▶ [PASSAGE]

################

Boundary Setting in Founder-Executive Relationships

Establishing clear boundaries is a key factor for maintaining a healthy and productive relationship between founders and executives. Diane Halpern's work on cognitive psychology emphasises the importance of clear communication and mutual understanding in any interpersonal relationship, particularly in high-stakes professional settings (Halpern, 1996). Her research highlights how structured communication can mitigate cognitive biases and enhance decision-making processes within teams. Effective boundary setting in founder-executive relationships is about more than just clarifying roles; it’s about creating a structured framework within which both founder and executive can operate with autonomy yet remain aligned with the organisation's goals, effectively preventing the misunderstandings and conflicts that can arise from such a complex relationship:        

(i) Defining Roles and Responsibilities: It is crucial to clearly define the roles of the founder and the executive. This clarity helps reduce the risk of micromanagement or boundary overstepping, ensuring that each party understands their areas of authority and autonomy. Clear role definitions help each leader operate within their designated space, fostering a more efficient and respectful working relationship.

################

▶ [GIVEN RECORDS]
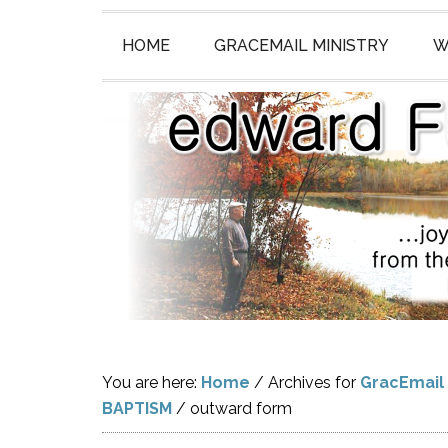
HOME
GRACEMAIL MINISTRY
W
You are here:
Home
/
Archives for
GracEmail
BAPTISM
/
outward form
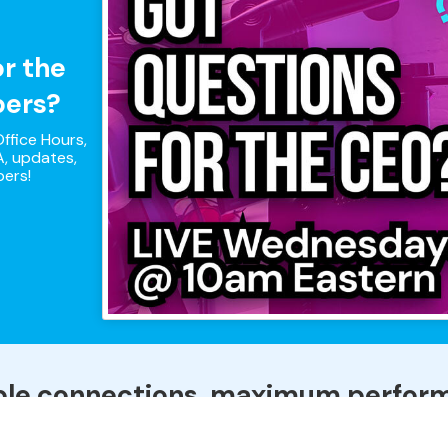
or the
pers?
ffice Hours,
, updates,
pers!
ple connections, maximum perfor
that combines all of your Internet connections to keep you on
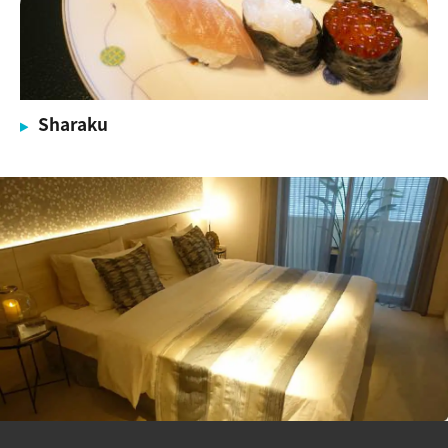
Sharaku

################

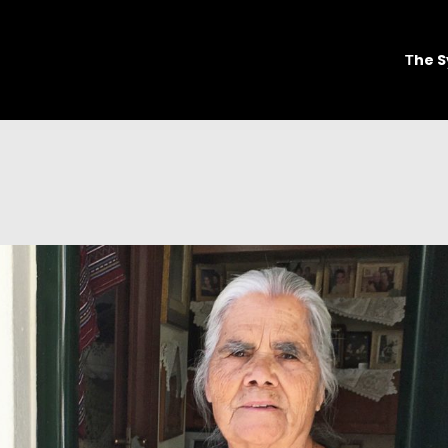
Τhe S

################

▶ [COMPLETE THE FOLLOWING]
**1)** In the text on founder-executive boundaries, what two effects does Halpern's research attribute to structured communication?
**2)** Summarize the text on founder-executive boundaries in two sentences.
**3)** Continue the text on boundary setting between founders and executives from the point where it stops.

▶ [ANSWER SECTION]
**1)** It can mitigate cognitive biases and enhance decision-making processes within teams.

**2)** Clear boundaries help founders and executives keep a healthy, productive relationship by creating a structured framework in which each can act with autonomy while staying aligned with the organisation's goals, which prevents misunderstandings and conflicts. A first step is to define each leader's roles and responsibilities clearly, which reduces the risk of micromanagement or boundary overstepping and supports a more efficient and respectful working relationship.

**3)**
(ii) Establishing Communication Protocols: This can be informal such as regular check-ins but also more formal elements such as scheduled meetings or update memos are vital to maintaining transparency and alignment between the founder and the executive. These communication protocols ensure that both parties are informed of developments and can promptly address any concerns, which is critical for the dynamic environment of entrepreneurial ventures.

(iii) Respecting Emotional Boundaries:  Acknowledging and respecting each other's emotional boundaries is crucial. Founders often have a deep emotional investment in their companies, while executives might bring new perspectives that could challenge the status quo. Maintaining respect for these emotional boundaries is fundamental to building trust and facilitating collaborative innovation.

(iv) Creating Decision-Making Frameworks: Structured decision-making frameworks are necessary to ensure that major strategic decisions are made efficiently and equitably. Whether decisions are reached through consensus-building, delegation, or consultation, predefined processes help clarify who has the final say in various contexts, thereby preventing potential conflicts and ensuring smooth governance.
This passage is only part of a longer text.